** SELECTED EXCERPT **
★ ★ ★ ★

This proposal was presented at a delegation-meeting, where also sat some people of the preparation-team. There was a long discussion about it and finally it was blocked (specially from people in the preparation-team) for the same reason we wrote about in the beginning of this text. Instead of that it was decided that the official demonstration should take place at the day it was already planned and the prefecture should be occupied by „surprise“. With this decision it was accepted that the local police and the riot cops from Athens will be at Pagani, who didn’t have something against an escalating situation in front of the detention-centre.

During the discussion about our proposal we more and more got the feeling, that there was no confidence that we as international anarchist/autonomous activists could handle the situation responsible. Rather it went out that some people just wanted to control whatever is going to happen. For some of the organisation-team their human rights policy was at the foreground, the ideas and the dynamic of the participants in the camp was completely negated and direct actions were objected and finally blocked, instead of having different actions at the same time side by side respecting each other. For us neither the release nor a riot was in the focus of our action, the only idea was to rededicate the detention-centre because the only reasons for this inhuman way treating migrants are harassment and determent. Also it was not the idea to „release“ people if they want to wait for their paper, if somebody would chose to get out of the situation, ok, everyone can chose for him or herself.

★ ★ ★ ★

** ENTRIES SHOWN **
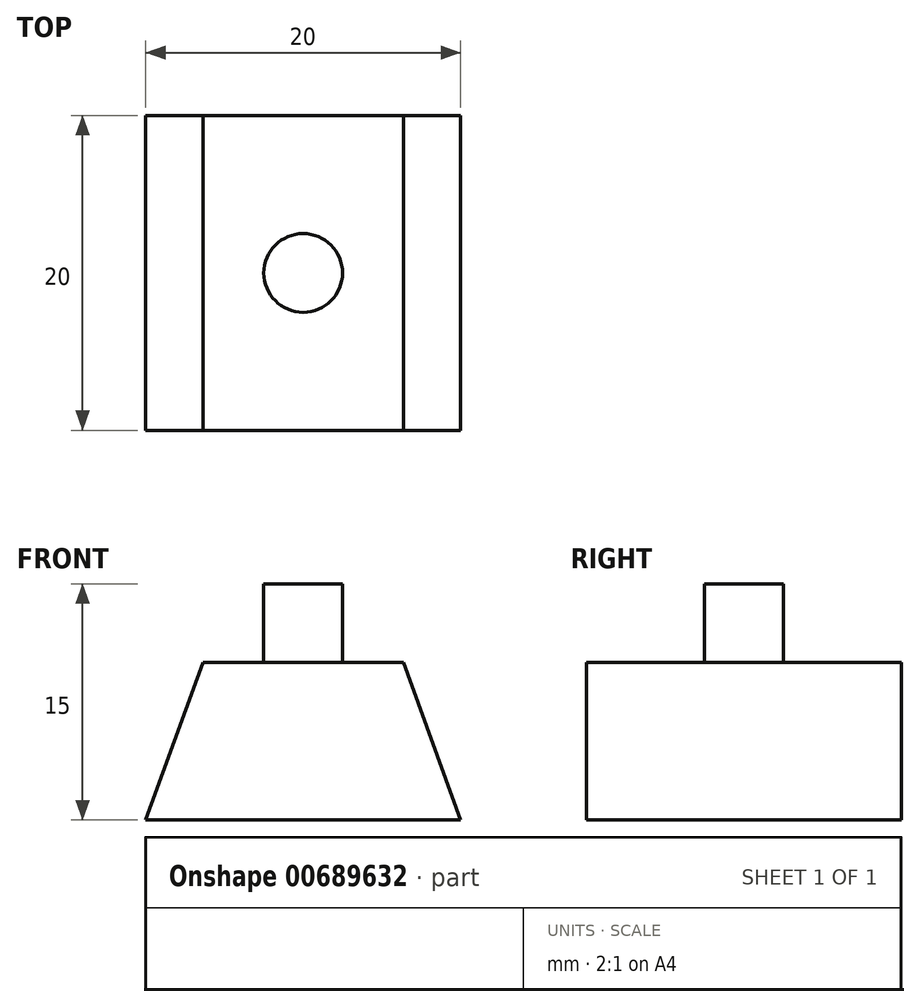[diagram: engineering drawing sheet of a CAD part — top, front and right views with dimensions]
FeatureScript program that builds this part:
annotation { "Feature Type Name" : "Feature", "Feature Type Description" : "" }
export const myFeature = defineFeature(function(context is Context, id is Id, definition is map)
    precondition{}
    {
        {
            var Q0;
            Q0=qCreatedBy(makeId("Front.planeOp"),FACE);
            var sketch = newSketch(context, id + "F0", { "sketchPlane" : qUnion([Q0])});
            skLineSegment(sketch, "E0", {"start": v(0, 0) * mm, "end": v(-20, 0) * mm});
            skLineSegment(sketch, "E1", {"start": v(-16.36, 10) * mm, "end": v(-3.64, 10) * mm});
            skPoint(sketch, "E2.middle", {"position": v(-10, 10) * mm});
            skLineSegment(sketch, "E3", {"start": v(-20, 0) * mm, "end": v(-16.36, 10) * mm});
            skLineSegment(sketch, "E4", {"start": v(0, 0) * mm, "end": v(-3.64, 10) * mm});
            skPoint(sketch, "E5.orphan", {"position": v(-16.36, 12.9) * mm});
            skPoint(sketch, "E6.orphan", {"position": v(-3.64, 12.9) * mm});
            skPoint(sketch, "E7.end.orphan", {"position": v(-20, 10) * mm});
            skPoint(sketch, "E8.start.orphan", {"position": v(0, 10) * mm});
            skPoint(sketch, "E2.bottom.start.orphan", {"position": v(-3.64, 7.1) * mm});
            skPoint(sketch, "E2.right.start.orphan", {"position": v(-16.36, 7.1) * mm});
            skSolve(sketch);
        }
        {
            var Q0;
            Q0=makeQuery(id+"F0.imprint","IMPRINT",FACE,{"disambiguationData":[TD([[makeQuery(id+"F0.imprint","IMPRINT",EDGE,{"derivedFrom":sQuery(id+"F0.wireOp",EDGE,"E0")}),-1.0]])]});
            extrude(context, id + "F1", {"entities" : qUnion([Q0]), "depth" : 20 * mm, "offsetDistance" : 25 * mm});
        }
        {
            var Q0;
            Q0=makeQuery(id+"F1.opExtrude","SWEPT_FACE",FACE,{"disambiguationData":[OSD([sQuery(id+"F0.wireOp",EDGE,"E1")])]});
            var sketch = newSketch(context, id + "F2", { "sketchPlane" : qUnion([Q0])});
            skCircle(sketch, "E9", {"center": v(-10, -10) * mm, "radius": 2.5 * mm});
            skPoint(sketch, "E10.orphan", {"position": v(-16.36, 0) * mm});
            skPoint(sketch, "E11.orphan", {"position": v(-3.64, -20) * mm});
            skSolve(sketch);
        }
        {
            var Q0;
            Q0=makeQuery(id+"F2.imprint","IMPRINT",FACE,{"disambiguationData":[TD([[makeQuery(id+"F2.imprint","IMPRINT",EDGE,{"derivedFrom":sQuery(id+"F2.wireOp",EDGE,"E9")}),1.0]])]});
            extrude(context, id + "F3", {"entities" : qUnion([Q0]), "operationType" : NewBodyOperationType.ADD, "depth" : 5 * mm, "offsetDistance" : 25 * mm});
        }
    });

★ ★ ★ ★

** REQUEST **
In the passage above about the delegation-meeting, what was decided in place of the blocked proposal?

** ANSWER TO THE PROBLEM **
The official demonstration would take place on the day already planned, and the prefecture would be occupied by surprise.